ACTIVITY
Give back each entry exactly as written, apart from the pictures.

*** Opening RECORDS SHOWN ***

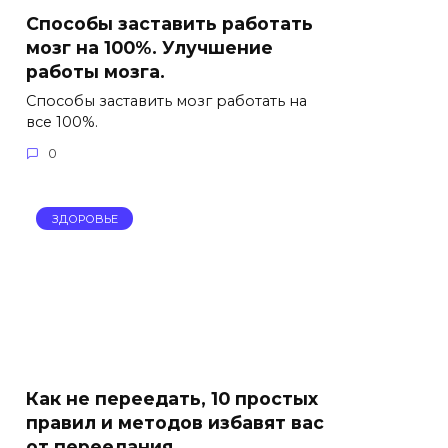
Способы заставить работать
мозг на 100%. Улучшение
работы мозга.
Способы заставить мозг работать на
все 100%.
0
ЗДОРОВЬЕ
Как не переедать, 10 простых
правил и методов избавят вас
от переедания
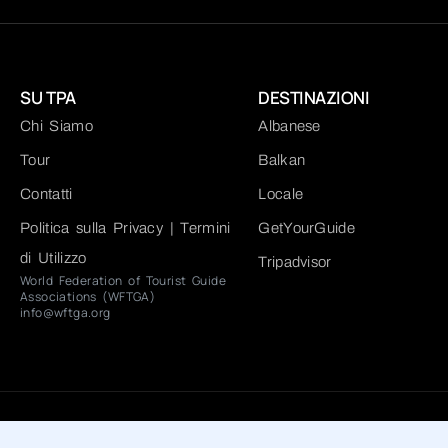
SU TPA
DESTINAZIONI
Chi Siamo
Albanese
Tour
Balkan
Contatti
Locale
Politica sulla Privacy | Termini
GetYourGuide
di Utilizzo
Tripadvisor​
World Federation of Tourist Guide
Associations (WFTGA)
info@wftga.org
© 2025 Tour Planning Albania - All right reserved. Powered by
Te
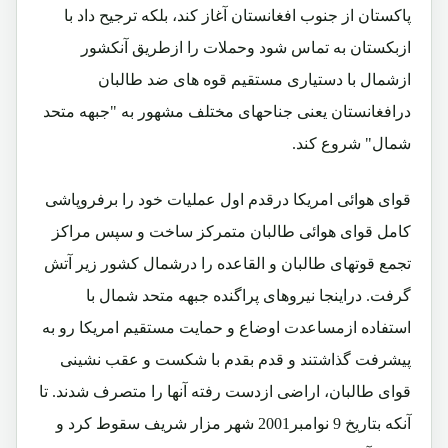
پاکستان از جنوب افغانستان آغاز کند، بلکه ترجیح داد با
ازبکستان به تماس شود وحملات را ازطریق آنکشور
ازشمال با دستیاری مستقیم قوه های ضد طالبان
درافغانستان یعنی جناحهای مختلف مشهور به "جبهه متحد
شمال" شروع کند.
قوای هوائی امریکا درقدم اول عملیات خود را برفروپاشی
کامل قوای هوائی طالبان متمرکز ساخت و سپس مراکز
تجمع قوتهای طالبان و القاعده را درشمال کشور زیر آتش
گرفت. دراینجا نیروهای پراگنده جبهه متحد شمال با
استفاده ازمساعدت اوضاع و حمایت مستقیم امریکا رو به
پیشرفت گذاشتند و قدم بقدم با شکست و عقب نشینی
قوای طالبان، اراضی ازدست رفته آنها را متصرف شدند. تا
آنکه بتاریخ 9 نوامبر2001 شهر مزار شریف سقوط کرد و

*** Closing RECORDS SHOWN ***

ANSWER BELOW
Способы заставить работать
мозг на 100%. Улучшение
работы мозга.
Способы заставить мозг работать на
все 100%.
0
ЗДОРОВЬЕ
Как не переедать, 10 простых
правил и методов избавят вас
от переедания
SU TPA
DESTINAZIONI
Chi Siamo
Albanese
Tour
Balkan
Contatti
Locale
Politica sulla Privacy | Termini
GetYourGuide
di Utilizzo
Tripadvisor​
World Federation of Tourist Guide
Associations (WFTGA)
info@wftga.org
© 2025 Tour Planning Albania - All right reserved. Powered by
Te
پاکستان از جنوب افغانستان آغاز کند، بلکه ترجیح داد با
ازبکستان به تماس شود وحملات را ازطریق آنکشور
ازشمال با دستیاری مستقیم قوه های ضد طالبان
درافغانستان یعنی جناحهای مختلف مشهور به "جبهه متحد
شمال" شروع کند.
قوای هوائی امریکا درقدم اول عملیات خود را برفروپاشی
کامل قوای هوائی طالبان متمرکز ساخت و سپس مراکز
تجمع قوتهای طالبان و القاعده را درشمال کشور زیر آتش
گرفت. دراینجا نیروهای پراگنده جبهه متحد شمال با
استفاده ازمساعدت اوضاع و حمایت مستقیم امریکا رو به
پیشرفت گذاشتند و قدم بقدم با شکست و عقب نشینی
قوای طالبان، اراضی ازدست رفته آنها را متصرف شدند. تا
آنکه بتاریخ 9 نوامبر2001 شهر مزار شریف سقوط کرد و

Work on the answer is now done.